┏━━

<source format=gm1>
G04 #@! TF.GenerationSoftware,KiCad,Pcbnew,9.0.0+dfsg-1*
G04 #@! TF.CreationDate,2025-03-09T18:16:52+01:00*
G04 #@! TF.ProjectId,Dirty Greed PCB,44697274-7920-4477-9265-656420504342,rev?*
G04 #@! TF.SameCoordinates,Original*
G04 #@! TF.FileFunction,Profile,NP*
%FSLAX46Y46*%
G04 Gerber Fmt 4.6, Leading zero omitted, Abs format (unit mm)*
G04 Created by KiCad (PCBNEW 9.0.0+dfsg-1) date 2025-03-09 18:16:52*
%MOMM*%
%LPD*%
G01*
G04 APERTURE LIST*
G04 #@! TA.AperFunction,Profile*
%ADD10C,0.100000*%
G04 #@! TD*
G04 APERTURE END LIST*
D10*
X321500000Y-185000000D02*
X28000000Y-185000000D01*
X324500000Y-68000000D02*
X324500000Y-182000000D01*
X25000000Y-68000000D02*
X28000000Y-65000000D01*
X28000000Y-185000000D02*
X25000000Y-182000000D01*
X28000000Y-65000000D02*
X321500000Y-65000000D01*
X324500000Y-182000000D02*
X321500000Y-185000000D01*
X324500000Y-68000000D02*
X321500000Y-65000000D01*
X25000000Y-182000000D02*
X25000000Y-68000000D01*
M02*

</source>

┗━━
┏━━

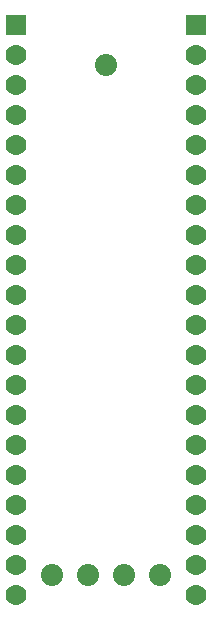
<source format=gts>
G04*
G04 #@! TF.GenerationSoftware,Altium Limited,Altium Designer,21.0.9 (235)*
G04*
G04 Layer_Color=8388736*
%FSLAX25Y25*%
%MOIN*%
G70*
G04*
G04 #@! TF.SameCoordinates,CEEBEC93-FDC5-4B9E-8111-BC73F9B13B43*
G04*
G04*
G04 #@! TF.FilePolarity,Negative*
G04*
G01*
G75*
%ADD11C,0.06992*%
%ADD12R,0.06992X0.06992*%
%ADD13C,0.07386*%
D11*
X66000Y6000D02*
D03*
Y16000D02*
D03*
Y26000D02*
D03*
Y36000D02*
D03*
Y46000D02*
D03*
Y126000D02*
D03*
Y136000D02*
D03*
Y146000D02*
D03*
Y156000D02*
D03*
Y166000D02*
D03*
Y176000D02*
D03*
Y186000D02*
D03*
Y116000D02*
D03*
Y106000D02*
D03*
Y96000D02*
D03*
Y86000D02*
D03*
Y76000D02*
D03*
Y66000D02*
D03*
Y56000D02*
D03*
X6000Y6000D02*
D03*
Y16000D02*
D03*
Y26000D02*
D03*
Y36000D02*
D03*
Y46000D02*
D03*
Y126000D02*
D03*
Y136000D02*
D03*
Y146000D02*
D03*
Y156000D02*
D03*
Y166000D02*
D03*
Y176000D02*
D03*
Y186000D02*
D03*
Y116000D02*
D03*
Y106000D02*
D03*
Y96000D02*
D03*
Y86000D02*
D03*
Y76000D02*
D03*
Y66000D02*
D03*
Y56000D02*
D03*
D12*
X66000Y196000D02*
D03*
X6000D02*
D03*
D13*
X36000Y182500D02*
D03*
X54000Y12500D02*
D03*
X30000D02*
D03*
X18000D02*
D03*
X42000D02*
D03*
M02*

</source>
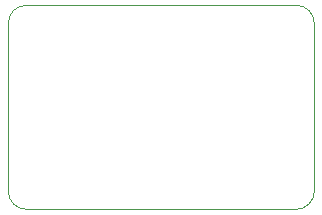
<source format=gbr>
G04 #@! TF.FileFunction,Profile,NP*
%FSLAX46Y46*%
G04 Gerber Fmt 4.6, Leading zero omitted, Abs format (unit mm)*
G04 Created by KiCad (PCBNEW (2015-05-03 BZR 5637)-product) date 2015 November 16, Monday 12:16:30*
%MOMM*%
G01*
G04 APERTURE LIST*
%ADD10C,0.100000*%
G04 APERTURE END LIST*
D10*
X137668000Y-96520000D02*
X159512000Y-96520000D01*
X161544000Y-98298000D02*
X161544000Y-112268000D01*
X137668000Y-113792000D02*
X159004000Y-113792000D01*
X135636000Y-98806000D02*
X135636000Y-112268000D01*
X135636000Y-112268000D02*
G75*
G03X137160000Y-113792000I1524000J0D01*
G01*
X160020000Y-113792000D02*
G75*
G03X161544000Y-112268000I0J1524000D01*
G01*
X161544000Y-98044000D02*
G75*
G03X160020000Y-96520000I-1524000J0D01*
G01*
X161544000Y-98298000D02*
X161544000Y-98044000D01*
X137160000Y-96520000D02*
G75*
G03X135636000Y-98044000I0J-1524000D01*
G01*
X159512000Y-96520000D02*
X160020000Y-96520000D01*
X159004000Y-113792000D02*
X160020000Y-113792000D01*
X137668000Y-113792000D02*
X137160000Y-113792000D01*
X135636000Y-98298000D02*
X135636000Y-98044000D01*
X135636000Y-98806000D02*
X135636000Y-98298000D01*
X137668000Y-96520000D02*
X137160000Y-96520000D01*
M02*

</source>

┗━━

◆ Work task ◆
Return every line from the entries above that includes the word "KiCad".

◆ Exercise response ◆
G04 #@! TF.GenerationSoftware,KiCad,Pcbnew,9.0.0+dfsg-1*
G04 Created by KiCad (PCBNEW 9.0.0+dfsg-1) date 2025-03-09 18:16:52*
G04 Created by KiCad (PCBNEW (2015-05-03 BZR 5637)-product) date 2015 November 16, Monday 12:16:30*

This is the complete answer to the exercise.